At the time, organizational strengthening was very sensitive in Myanmar and INGOs only received permission for humanitarian work. This changed somewhat the year after deadly cyclone Nargis (2008), when relief operations moved into rehabilitation and development. Like many other organizations, Paung Ku had grown fast after Nargis. It had proven difficult for NGO staff to combine mentoring work with their project obligations, so the civil society strengthening programme moved to directly hiring mentors. Today the Paung Ku has over 35 staff, including 6 decentralised teams of facilitators who virtually cover the whole country, including areas still in conflict. Some of the NGO mentors have returned to their communities and now serve as volunteer mentors. I was invited to assist in the evaluation of this program which is transitioning to become a Myanmar NGO.

With the political changes in the country in 2010, the release of Aung San Suu Kyi shortly after, and the gradual release of political prisoners, civil society strengthening has taken on completely new dimensions. Initially, community based organisations and their networks worked for community development and services, but the emphasis has shifted very fast to rights based issues such as land rights, fishing rights, peace and fair investment. The amazing thing is that civil society leaders, organizations and networks are actually driving these changes at scale, with the CSO program “leading from behind”.

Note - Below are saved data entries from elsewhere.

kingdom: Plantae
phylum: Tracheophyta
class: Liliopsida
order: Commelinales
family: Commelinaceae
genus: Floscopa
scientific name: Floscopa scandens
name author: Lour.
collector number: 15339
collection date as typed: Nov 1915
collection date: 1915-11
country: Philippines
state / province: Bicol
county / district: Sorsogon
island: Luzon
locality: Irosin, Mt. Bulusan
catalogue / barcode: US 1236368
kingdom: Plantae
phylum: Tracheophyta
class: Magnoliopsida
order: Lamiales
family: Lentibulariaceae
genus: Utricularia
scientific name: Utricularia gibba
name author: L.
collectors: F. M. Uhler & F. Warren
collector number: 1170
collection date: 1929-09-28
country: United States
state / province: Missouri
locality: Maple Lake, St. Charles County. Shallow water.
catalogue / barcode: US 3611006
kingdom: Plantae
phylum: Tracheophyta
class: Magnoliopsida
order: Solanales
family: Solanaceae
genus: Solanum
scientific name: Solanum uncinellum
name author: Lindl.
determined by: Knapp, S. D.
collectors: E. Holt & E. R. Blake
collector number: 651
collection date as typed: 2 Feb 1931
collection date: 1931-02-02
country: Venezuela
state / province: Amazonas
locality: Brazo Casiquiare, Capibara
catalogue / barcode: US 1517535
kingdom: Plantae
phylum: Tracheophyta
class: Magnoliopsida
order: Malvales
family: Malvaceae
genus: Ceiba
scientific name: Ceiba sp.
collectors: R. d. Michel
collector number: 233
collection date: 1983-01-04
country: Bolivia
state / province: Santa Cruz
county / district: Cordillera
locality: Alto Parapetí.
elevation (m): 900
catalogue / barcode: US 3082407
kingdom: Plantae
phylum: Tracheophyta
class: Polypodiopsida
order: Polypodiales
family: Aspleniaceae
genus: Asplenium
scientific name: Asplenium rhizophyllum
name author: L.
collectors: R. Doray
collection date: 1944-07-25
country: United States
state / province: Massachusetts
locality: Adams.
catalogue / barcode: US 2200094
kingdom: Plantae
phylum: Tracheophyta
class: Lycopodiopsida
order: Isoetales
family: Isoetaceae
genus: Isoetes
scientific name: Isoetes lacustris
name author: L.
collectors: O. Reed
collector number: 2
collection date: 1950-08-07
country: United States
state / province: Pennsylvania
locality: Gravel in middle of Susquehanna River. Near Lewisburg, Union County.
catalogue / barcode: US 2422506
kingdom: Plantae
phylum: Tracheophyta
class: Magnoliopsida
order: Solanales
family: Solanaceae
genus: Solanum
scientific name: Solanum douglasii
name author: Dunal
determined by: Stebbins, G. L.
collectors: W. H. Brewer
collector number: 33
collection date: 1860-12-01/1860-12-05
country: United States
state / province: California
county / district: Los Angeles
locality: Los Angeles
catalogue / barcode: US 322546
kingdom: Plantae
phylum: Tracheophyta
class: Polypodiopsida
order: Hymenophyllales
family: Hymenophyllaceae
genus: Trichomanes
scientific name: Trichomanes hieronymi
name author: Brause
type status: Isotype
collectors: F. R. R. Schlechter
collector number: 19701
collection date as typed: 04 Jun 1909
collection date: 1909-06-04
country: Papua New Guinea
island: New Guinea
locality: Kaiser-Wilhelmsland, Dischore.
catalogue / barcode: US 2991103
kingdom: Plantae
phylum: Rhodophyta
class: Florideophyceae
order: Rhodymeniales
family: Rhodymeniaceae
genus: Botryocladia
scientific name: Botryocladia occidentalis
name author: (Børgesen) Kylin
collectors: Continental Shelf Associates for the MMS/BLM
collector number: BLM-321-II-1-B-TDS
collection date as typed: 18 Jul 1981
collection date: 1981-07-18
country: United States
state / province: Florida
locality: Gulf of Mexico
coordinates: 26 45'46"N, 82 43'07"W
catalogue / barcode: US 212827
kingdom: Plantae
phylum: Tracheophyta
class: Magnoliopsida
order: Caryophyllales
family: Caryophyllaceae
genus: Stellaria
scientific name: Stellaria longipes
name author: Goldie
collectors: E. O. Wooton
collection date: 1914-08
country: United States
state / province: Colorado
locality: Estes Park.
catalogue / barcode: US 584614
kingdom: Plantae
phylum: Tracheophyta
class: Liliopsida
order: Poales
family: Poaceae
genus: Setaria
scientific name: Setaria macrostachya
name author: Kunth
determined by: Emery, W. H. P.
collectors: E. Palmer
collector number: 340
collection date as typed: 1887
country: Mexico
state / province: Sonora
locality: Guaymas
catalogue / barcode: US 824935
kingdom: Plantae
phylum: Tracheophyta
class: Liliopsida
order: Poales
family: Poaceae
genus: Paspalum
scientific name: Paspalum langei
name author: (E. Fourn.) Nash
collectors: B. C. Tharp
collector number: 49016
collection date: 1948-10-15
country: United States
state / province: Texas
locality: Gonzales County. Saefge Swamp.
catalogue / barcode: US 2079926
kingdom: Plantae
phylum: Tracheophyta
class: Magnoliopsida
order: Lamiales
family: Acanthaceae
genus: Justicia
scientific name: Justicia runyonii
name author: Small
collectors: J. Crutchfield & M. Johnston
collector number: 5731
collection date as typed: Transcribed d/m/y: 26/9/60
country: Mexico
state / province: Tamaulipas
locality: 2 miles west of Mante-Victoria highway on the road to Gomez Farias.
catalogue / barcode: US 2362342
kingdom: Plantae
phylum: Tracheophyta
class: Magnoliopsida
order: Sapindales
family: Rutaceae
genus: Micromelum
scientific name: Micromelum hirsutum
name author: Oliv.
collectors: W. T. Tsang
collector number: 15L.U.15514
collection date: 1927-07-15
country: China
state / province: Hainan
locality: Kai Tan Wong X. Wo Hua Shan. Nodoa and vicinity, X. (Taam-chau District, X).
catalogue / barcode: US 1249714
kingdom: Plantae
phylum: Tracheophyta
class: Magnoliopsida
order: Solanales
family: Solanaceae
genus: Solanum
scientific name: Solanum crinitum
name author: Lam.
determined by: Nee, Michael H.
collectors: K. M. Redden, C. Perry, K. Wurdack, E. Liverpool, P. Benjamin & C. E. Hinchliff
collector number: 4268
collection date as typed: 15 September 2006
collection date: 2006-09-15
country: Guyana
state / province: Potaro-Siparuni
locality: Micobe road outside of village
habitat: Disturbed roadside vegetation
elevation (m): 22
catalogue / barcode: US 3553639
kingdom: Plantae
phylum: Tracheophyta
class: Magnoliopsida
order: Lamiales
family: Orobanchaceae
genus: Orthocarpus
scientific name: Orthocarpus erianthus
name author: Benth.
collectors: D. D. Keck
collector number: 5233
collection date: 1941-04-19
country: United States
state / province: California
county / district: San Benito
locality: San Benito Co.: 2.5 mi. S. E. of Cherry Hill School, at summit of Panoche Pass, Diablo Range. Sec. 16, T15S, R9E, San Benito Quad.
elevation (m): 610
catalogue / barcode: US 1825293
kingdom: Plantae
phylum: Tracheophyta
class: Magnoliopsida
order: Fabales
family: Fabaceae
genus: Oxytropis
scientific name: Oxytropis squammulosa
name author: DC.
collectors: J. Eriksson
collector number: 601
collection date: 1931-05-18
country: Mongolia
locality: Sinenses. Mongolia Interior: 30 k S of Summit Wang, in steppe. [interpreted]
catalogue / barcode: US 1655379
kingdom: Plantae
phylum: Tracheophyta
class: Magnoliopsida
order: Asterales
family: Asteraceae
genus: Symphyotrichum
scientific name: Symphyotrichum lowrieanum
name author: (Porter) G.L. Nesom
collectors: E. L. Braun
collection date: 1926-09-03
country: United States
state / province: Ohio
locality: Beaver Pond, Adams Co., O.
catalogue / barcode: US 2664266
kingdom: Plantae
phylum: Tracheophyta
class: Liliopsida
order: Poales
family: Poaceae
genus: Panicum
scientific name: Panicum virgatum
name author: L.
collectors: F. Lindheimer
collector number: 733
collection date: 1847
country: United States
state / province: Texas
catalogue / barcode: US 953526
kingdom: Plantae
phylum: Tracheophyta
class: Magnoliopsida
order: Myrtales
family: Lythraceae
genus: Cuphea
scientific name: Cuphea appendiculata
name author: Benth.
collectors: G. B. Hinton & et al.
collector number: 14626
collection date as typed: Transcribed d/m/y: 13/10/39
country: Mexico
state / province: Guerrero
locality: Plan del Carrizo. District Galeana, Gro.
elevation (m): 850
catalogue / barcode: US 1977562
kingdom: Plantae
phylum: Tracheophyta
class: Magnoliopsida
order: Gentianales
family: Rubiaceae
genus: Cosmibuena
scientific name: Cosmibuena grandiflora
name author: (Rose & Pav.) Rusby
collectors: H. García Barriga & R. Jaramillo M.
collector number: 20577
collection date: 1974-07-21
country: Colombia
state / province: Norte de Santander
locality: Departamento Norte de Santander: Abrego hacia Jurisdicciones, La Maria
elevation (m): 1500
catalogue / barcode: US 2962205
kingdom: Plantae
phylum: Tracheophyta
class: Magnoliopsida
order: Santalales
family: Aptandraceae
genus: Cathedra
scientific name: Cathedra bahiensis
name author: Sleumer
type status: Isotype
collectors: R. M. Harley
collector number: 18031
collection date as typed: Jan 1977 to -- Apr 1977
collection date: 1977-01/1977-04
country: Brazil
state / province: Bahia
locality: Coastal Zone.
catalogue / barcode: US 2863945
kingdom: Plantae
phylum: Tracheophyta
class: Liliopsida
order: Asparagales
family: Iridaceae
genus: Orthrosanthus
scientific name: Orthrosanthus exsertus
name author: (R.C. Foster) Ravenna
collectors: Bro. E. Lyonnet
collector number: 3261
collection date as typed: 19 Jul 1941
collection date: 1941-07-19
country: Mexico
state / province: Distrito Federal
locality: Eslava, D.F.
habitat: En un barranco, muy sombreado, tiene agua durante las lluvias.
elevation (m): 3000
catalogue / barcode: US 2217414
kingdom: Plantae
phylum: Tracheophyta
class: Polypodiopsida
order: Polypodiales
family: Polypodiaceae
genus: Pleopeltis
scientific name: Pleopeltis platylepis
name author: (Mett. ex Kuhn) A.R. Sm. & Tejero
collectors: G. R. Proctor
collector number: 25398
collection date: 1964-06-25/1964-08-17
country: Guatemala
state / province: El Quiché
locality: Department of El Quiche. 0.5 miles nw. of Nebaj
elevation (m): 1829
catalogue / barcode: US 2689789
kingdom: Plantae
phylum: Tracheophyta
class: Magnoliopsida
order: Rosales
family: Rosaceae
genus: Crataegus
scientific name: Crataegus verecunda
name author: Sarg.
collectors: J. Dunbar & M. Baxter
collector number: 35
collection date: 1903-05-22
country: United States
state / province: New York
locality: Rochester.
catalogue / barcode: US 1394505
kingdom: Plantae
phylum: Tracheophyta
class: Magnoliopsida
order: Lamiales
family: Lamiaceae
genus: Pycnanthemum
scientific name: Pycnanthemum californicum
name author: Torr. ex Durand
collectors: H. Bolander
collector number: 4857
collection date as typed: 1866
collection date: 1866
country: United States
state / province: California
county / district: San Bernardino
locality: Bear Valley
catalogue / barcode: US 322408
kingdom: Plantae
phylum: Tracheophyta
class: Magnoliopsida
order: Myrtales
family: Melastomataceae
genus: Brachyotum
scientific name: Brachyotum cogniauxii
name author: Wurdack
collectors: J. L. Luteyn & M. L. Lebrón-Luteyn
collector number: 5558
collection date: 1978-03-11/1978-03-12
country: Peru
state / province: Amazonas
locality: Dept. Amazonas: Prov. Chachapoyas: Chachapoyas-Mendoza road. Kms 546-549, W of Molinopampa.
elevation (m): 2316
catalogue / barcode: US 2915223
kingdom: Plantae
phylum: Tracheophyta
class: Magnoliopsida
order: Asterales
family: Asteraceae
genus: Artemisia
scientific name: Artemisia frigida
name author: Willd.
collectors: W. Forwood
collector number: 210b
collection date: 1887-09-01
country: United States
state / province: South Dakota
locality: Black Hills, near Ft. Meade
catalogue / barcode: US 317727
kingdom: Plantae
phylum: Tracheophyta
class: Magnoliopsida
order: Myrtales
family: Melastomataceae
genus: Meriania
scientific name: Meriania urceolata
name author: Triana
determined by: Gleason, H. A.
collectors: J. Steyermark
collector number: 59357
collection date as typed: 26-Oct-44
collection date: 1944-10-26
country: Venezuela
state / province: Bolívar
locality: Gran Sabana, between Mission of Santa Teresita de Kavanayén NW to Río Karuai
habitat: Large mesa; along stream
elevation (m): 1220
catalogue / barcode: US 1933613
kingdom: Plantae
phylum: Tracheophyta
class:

Here is my ten point list of the critical Paung Ku civil society strengthening activities:

  1. Network extensively and intensively with opinion leaders
  2. Support genuine local initiatives, agenda’s and issues: trust your gut feelings!
  3. Facilitate productive interactions and deep reflection towards thoughtful action that balances rights and duties
  4. Bring organisations with similar issues together
  5. Bring organisations in touch with resource persons who can inform, educate, train, research...
  6. Bring organisations and networks in touch with the media, artists and members of parliament to influence public opinion and political process 
  7. Provide remote groups with the means to communicate (i.e. mobile phone)
  8. Provide grants, so that organizations can pay for 4-6 above, and monitor downward accountability to the members – don’t overdo it: organizations can mobilize local resources! 
  9. Offer facilitation/mentoring separately from grant making, so that ‘learning by doing’ is not polluted by grant management concerns
  10. Stay out of the way and let the civil society leaders, organizations and networks get on with it: lead from behind.